Challenging Each Other and Competing Together at VCIC

Thursday, March 25, 2021
by Yigga Z., AFM student

The secret to having confidence on a national stage

Photo of Yigga
I feel like venture capital is essentially smart people trying to predict the future. And sometimes, when you’re surrounded by smart people, you can just feel that intensity.

Going into the undergraduate Venture Capital Investment Competition (VCIC), I was nervous. What if I wasn’t prepared enough? I mean, I was working in venture capital, was that enough? And then there was our team — I wanted us to work well.

Here were some snippets from a team discussion we had going into the homestretch of the competition:

“That won’t work.”

“Why not? The judges will think—”

“No, the judges will ask questions—”

“Like I said before, that—”

Luckily, by this point in working together, I was no longer worried.

“Let’s do this,” I interrupted (politely, of course). “We can do a bit of both. Lead with yours, then follow up with yours if they push back.”

I knew the nods were coming before I saw them. After all, we were nearing the finish line. We had worked hard researching three unfamiliar companies (read: much Googling, debating, and head-scratching). And we had just completed three back-to-back due diligence sessions (read: professional speed dating with start-up founders). We just had the partner presentation left.

The mood was intense, but could you blame us? We were a team of six from the University of Waterloo’s Student Venture Fund, meaning we all had early-stage investing experience. From there it diverged. Some of us had later-stage experience —having worked in growth equity and public markets. And others were highly involved in business-themed extracurriculars or were on a path to a dual accounting and finance specialization.
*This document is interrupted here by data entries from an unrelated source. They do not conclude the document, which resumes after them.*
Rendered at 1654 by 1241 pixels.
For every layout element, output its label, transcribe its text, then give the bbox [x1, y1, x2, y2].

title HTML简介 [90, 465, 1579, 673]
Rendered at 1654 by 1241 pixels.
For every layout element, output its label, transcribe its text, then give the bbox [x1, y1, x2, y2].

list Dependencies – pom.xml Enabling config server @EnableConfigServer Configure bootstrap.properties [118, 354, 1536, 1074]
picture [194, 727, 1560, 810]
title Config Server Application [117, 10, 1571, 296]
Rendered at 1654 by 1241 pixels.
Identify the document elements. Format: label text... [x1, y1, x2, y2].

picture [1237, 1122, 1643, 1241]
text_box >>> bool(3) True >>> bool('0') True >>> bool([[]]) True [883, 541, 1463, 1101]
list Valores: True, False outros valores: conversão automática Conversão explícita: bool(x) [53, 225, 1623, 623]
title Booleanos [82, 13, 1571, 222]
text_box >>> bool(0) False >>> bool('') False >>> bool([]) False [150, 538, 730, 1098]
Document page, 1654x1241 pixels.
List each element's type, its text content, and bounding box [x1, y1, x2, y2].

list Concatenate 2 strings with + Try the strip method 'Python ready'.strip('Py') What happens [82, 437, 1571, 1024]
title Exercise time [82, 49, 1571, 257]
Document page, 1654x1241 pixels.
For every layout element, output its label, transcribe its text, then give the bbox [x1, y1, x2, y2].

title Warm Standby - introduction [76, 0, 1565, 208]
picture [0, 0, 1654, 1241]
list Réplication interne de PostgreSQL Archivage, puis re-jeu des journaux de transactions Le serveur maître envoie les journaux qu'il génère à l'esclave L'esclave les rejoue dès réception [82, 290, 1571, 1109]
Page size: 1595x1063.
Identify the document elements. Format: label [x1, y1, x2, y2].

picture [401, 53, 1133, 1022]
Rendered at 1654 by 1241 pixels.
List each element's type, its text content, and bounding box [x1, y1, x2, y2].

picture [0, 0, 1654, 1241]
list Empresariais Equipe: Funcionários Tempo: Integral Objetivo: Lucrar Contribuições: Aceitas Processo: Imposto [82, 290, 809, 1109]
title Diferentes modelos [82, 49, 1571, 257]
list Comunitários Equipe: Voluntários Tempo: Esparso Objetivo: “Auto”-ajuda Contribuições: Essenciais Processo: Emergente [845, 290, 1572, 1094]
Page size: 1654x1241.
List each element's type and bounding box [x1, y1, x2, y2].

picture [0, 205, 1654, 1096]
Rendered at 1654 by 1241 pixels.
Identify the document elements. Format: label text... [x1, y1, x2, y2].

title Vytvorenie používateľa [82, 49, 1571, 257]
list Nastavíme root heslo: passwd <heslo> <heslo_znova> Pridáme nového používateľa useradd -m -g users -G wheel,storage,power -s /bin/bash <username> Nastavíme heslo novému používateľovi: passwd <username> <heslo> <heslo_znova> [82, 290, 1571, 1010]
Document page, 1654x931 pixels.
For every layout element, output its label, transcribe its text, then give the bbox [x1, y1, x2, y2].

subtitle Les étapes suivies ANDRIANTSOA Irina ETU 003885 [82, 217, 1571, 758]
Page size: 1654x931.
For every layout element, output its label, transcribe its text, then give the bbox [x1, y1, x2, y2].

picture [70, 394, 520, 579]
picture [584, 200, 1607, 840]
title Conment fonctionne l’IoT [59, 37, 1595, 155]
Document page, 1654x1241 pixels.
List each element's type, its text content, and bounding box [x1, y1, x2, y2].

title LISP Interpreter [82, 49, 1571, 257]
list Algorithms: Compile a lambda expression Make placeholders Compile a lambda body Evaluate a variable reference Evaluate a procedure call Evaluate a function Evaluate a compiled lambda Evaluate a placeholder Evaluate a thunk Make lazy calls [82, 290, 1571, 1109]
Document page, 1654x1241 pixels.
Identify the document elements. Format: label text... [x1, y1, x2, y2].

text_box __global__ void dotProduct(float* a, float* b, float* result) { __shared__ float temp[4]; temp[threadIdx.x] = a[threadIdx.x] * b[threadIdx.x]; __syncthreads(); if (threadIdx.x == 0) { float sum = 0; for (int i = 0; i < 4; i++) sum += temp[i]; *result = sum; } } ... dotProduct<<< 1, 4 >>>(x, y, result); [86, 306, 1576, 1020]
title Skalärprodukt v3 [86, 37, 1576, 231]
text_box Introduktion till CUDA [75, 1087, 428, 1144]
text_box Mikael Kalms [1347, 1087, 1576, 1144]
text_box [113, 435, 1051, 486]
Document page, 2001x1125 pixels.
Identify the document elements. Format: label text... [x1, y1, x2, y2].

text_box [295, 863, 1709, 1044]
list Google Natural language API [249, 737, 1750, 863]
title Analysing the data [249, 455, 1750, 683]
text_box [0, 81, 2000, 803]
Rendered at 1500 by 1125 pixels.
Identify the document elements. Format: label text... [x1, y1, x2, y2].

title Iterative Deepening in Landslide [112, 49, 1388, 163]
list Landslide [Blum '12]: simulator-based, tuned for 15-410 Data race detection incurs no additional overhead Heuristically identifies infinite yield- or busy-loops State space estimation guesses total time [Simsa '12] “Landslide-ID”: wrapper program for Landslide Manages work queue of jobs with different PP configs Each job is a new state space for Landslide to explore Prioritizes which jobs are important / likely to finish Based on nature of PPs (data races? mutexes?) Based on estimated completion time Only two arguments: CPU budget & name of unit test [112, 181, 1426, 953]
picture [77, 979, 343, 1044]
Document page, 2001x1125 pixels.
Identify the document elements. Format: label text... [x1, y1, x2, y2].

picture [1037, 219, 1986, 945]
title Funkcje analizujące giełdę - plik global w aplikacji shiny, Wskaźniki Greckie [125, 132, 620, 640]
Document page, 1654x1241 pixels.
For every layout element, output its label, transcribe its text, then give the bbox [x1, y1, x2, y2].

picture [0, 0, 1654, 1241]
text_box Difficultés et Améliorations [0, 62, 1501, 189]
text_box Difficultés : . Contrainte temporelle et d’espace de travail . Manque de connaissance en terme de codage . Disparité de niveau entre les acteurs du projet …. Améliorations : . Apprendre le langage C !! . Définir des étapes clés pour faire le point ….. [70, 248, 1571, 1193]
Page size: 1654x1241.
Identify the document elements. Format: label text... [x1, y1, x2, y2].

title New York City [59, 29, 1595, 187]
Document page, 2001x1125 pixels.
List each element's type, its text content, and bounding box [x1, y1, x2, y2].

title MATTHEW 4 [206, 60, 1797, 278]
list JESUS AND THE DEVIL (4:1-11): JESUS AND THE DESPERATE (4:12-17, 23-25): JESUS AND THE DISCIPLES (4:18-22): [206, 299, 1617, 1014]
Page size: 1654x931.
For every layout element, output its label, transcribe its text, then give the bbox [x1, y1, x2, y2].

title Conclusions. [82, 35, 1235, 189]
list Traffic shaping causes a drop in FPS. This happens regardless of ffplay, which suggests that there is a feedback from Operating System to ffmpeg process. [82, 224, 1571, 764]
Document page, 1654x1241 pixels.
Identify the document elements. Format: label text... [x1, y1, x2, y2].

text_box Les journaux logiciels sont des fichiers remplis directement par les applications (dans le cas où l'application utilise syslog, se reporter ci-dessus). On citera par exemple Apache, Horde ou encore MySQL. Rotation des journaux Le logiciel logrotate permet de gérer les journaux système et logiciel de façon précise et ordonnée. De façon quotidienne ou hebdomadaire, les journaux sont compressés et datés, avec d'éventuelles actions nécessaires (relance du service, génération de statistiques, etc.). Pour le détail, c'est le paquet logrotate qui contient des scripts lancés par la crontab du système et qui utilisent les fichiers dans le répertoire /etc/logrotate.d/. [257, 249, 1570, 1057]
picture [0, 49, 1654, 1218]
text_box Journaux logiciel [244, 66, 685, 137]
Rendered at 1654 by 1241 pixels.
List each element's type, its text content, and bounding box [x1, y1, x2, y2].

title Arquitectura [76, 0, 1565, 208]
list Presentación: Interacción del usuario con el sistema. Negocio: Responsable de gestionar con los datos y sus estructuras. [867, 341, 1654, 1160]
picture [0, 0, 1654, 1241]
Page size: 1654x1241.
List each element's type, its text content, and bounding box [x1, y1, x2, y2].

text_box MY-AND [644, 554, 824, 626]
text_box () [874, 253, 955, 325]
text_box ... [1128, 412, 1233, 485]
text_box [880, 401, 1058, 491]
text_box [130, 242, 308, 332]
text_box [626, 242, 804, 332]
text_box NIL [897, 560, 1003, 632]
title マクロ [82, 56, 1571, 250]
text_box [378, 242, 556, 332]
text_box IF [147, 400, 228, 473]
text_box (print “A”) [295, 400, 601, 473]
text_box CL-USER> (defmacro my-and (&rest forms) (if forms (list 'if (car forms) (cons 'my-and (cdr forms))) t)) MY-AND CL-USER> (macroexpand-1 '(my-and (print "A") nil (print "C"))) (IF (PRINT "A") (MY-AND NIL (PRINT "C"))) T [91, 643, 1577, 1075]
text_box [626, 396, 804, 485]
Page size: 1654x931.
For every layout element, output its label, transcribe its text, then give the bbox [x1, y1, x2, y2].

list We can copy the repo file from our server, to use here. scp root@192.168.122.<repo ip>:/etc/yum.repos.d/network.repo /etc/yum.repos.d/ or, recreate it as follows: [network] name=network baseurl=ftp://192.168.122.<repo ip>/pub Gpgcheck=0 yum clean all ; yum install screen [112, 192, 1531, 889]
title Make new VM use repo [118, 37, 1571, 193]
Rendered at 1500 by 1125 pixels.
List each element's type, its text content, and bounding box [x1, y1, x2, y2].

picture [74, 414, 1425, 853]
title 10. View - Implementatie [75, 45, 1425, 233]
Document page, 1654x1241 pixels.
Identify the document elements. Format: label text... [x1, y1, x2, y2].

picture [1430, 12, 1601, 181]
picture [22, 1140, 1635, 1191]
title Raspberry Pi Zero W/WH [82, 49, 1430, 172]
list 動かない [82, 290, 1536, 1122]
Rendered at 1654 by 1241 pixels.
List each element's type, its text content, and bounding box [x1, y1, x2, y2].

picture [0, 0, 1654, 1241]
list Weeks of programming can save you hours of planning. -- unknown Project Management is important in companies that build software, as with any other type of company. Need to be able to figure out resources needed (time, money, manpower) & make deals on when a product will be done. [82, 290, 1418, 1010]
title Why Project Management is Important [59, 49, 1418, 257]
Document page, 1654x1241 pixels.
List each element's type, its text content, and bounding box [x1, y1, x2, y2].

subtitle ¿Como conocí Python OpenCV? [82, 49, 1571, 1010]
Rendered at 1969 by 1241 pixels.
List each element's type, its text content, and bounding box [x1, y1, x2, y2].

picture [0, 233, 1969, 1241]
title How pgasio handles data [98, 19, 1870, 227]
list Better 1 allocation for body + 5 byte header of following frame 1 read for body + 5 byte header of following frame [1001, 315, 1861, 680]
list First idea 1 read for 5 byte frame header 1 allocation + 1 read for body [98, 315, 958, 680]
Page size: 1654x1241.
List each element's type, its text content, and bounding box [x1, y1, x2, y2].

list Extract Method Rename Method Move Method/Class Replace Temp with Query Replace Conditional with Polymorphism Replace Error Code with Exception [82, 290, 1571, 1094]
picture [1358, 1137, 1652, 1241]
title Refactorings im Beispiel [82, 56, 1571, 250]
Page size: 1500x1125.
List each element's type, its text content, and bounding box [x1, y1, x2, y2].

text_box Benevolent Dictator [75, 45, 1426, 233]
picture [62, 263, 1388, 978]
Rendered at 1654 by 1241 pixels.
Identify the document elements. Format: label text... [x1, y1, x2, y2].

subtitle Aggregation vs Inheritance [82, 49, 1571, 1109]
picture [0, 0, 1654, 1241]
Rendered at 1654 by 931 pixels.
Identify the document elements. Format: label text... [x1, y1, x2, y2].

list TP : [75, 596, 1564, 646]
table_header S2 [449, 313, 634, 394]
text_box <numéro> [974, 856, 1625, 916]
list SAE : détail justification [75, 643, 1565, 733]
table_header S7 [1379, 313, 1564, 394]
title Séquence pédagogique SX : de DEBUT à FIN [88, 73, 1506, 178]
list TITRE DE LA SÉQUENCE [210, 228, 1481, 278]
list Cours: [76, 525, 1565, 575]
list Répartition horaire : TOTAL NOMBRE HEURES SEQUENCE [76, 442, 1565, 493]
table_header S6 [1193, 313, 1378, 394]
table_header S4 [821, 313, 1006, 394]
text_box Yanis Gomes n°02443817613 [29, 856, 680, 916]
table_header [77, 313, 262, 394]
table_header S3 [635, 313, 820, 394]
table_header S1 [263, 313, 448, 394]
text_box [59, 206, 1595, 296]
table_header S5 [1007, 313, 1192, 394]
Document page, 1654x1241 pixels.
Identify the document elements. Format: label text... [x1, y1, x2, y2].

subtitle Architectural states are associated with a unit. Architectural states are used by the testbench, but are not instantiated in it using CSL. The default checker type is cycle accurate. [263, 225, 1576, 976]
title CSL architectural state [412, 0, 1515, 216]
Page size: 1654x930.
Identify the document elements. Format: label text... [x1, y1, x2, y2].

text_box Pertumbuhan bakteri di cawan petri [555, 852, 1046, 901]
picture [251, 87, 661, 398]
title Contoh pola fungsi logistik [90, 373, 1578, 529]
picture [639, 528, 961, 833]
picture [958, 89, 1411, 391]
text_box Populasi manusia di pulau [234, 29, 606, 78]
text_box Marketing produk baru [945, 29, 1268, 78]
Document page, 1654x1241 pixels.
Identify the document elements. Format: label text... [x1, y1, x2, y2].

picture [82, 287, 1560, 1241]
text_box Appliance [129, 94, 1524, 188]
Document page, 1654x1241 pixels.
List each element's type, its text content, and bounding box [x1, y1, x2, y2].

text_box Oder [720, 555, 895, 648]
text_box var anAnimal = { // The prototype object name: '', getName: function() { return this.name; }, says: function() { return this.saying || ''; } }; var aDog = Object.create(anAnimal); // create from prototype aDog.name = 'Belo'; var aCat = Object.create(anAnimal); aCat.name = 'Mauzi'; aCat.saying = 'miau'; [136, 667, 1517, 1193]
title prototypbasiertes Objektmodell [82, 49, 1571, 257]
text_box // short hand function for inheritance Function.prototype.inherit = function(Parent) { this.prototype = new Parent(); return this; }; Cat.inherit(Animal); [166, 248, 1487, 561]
But right now, we were in that venture capitalist mindset and we were (and are) smart. And sometimes smart people can get intense. However, intensity, from what we know studying at the School of Accounting and Finance (SAF), isn’t necessarily a bad thing. I didn’t feel an ounce of doubt walking into the final partner meeting. I knew my team was there for me and me for them. We challenged each other, pushed each other, supported each other—and in the end, we won with each other!

This snapshot from our day at the VCIC captures why I applied to the competition. I wanted a challenge, and I was pleasantly surprised when I got what I asked for—from my teammates, no less! I’m looking forward to competing with them again at the Global Finals in April 2021, and I’m grateful for this opportunity. From me to you, I hope you’ll come to see how SAF programs can shape your future, too.